Retype every line of the records below exactly as it appears.

[Dataset entries]
● ● ● ●

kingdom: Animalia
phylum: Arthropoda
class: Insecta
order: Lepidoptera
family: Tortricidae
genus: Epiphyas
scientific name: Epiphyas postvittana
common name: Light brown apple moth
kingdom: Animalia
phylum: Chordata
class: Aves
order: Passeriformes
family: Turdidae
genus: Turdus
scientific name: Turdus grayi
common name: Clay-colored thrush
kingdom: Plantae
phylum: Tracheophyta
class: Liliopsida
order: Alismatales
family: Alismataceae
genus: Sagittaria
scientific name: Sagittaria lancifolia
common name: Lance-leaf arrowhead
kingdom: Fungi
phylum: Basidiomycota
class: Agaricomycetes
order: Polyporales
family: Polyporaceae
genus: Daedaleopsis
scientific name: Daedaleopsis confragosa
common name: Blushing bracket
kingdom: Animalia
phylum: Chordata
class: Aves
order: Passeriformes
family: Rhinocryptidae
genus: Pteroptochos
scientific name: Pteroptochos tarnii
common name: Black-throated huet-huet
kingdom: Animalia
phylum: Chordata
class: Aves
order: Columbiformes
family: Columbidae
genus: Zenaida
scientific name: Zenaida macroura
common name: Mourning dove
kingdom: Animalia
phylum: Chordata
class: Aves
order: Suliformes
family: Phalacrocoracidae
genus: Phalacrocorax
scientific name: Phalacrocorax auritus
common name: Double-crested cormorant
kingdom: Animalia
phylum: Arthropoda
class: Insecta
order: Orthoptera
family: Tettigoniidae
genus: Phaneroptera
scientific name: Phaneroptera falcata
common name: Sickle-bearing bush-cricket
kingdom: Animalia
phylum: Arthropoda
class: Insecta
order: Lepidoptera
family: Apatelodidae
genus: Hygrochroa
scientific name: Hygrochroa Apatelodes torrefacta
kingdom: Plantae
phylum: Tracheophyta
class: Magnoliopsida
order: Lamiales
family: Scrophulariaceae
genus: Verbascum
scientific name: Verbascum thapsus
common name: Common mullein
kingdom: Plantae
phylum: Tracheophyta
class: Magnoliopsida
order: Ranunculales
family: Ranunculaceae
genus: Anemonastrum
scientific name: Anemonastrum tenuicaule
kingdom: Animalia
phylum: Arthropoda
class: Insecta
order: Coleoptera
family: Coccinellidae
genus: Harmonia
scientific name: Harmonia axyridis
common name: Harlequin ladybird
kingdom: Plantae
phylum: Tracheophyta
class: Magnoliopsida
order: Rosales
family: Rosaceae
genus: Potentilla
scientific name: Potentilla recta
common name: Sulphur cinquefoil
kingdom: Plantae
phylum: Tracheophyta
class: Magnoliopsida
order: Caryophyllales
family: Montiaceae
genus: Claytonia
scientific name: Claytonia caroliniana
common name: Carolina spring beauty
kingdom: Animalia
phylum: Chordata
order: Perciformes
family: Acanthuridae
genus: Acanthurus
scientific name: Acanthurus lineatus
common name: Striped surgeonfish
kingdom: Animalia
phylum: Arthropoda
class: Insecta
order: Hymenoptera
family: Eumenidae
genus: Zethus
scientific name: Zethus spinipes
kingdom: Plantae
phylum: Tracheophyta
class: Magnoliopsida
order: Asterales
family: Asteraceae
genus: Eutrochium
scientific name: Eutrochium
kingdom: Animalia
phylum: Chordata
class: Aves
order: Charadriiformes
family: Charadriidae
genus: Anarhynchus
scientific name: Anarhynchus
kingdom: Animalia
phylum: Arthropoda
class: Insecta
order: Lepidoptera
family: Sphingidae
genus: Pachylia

● ● ● ●

§ **Completed exercise**:
kingdom: Animalia
phylum: Arthropoda
class: Insecta
order: Lepidoptera
family: Tortricidae
genus: Epiphyas
scientific name: Epiphyas postvittana
common name: Light brown apple moth
kingdom: Animalia
phylum: Chordata
class: Aves
order: Passeriformes
family: Turdidae
genus: Turdus
scientific name: Turdus grayi
common name: Clay-colored thrush
kingdom: Plantae
phylum: Tracheophyta
class: Liliopsida
order: Alismatales
family: Alismataceae
genus: Sagittaria
scientific name: Sagittaria lancifolia
common name: Lance-leaf arrowhead
kingdom: Fungi
phylum: Basidiomycota
class: Agaricomycetes
order: Polyporales
family: Polyporaceae
genus: Daedaleopsis
scientific name: Daedaleopsis confragosa
common name: Blushing bracket
kingdom: Animalia
phylum: Chordata
class: Aves
order: Passeriformes
family: Rhinocryptidae
genus: Pteroptochos
scientific name: Pteroptochos tarnii
common name: Black-throated huet-huet
kingdom: Animalia
phylum: Chordata
class: Aves
order: Columbiformes
family: Columbidae
genus: Zenaida
scientific name: Zenaida macroura
common name: Mourning dove
kingdom: Animalia
phylum: Chordata
class: Aves
order: Suliformes
family: Phalacrocoracidae
genus: Phalacrocorax
scientific name: Phalacrocorax auritus
common name: Double-crested cormorant
kingdom: Animalia
phylum: Arthropoda
class: Insecta
order: Orthoptera
family: Tettigoniidae
genus: Phaneroptera
scientific name: Phaneroptera falcata
common name: Sickle-bearing bush-cricket
kingdom: Animalia
phylum: Arthropoda
class: Insecta
order: Lepidoptera
family: Apatelodidae
genus: Hygrochroa
scientific name: Hygrochroa Apatelodes torrefacta
kingdom: Plantae
phylum: Tracheophyta
class: Magnoliopsida
order: Lamiales
family: Scrophulariaceae
genus: Verbascum
scientific name: Verbascum thapsus
common name: Common mullein
kingdom: Plantae
phylum: Tracheophyta
class: Magnoliopsida
order: Ranunculales
family: Ranunculaceae
genus: Anemonastrum
scientific name: Anemonastrum tenuicaule
kingdom: Animalia
phylum: Arthropoda
class: Insecta
order: Coleoptera
family: Coccinellidae
genus: Harmonia
scientific name: Harmonia axyridis
common name: Harlequin ladybird
kingdom: Plantae
phylum: Tracheophyta
class: Magnoliopsida
order: Rosales
family: Rosaceae
genus: Potentilla
scientific name: Potentilla recta
common name: Sulphur cinquefoil
kingdom: Plantae
phylum: Tracheophyta
class: Magnoliopsida
order: Caryophyllales
family: Montiaceae
genus: Claytonia
scientific name: Claytonia caroliniana
common name: Carolina spring beauty
kingdom: Animalia
phylum: Chordata
order: Perciformes
family: Acanthuridae
genus: Acanthurus
scientific name: Acanthurus lineatus
common name: Striped surgeonfish
kingdom: Animalia
phylum: Arthropoda
class: Insecta
order: Hymenoptera
family: Eumenidae
genus: Zethus
scientific name: Zethus spinipes
kingdom: Plantae
phylum: Tracheophyta
class: Magnoliopsida
order: Asterales
family: Asteraceae
genus: Eutrochium
scientific name: Eutrochium
kingdom: Animalia
phylum: Chordata
class: Aves
order: Charadriiformes
family: Charadriidae
genus: Anarhynchus
scientific name: Anarhynchus
kingdom: Animalia
phylum: Arthropoda
class: Insecta
order: Lepidoptera
family: Sphingidae
genus: Pachylia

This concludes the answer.